◆ **Exercise**: Pictures aside, each record should be reproduced exactly.

◆ **Data to examine**:
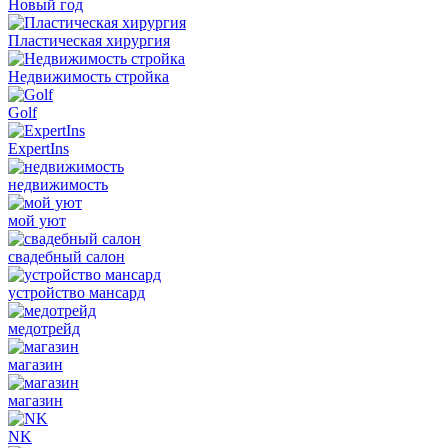
Новый год
Пластическая хирургия
Недвижимость стройка
Golf
ExpertIns
недвижимость
мой уют
свадебный салон
устройство мансард
медотрейд
магазин
магазин
NK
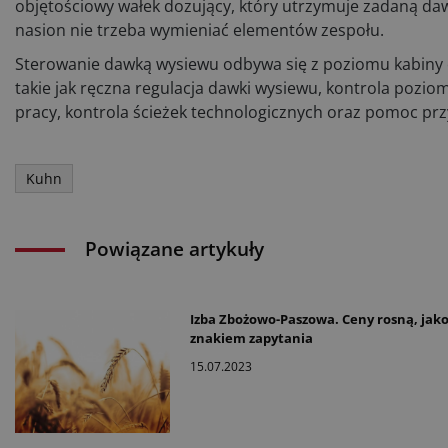
objętościowy wałek dozujący, który utrzymuje zadaną daw
nasion nie trzeba wymieniać elementów zespołu.
Sterowanie dawką wysiewu odbywa się z poziomu kabiny ci
takie jak ręczna regulacja dawki wysiewu, kontrola pozio
pracy, kontrola ścieżek technologicznych oraz pomoc prz
Kuhn
Powiązane artykuły
Izba Zbożowo-Paszowa. Ceny rosną, jak
znakiem zapytania
15.07.2023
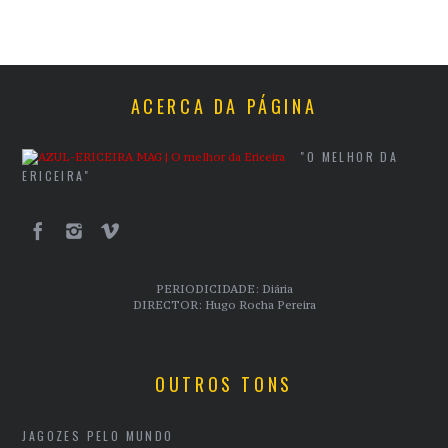
ACERCA DA PÁGINA
"O MELHOR DA
ERICEIRA"
PERIODICIDADE: Diária
DIRECTOR: Hugo Rocha Pereira
OUTROS TONS
JAGOZES PELO MUNDO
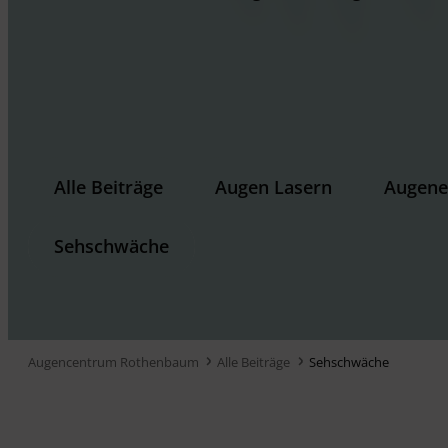
Alle Beiträge
Augen Lasern
Augene
Sehschwäche
Augencentrum Rothenbaum
Alle Beiträge
Sehschwäche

◆ **Response box**:
Новый год
Пластическая хирургия
Недвижимость стройка
Golf
ExpertIns
недвижимость
мой уют
свадебный салон
устройство мансард
медотрейд
магазин
магазин
NK
objętościowy wałek dozujący, który utrzymuje zadaną daw
nasion nie trzeba wymieniać elementów zespołu.
Sterowanie dawką wysiewu odbywa się z poziomu kabiny ci
takie jak ręczna regulacja dawki wysiewu, kontrola pozio
pracy, kontrola ścieżek technologicznych oraz pomoc prz
Kuhn
Powiązane artykuły
Izba Zbożowo-Paszowa. Ceny rosną, jak
znakiem zapytania
15.07.2023
ACERCA DA PÁGINA
"O MELHOR DA
ERICEIRA"
PERIODICIDADE: Diária
DIRECTOR: Hugo Rocha Pereira
OUTROS TONS
JAGOZES PELO MUNDO
Alle Beiträge
Augen Lasern
Augene
Sehschwäche
Augencentrum Rothenbaum
Alle Beiträge
Sehschwäche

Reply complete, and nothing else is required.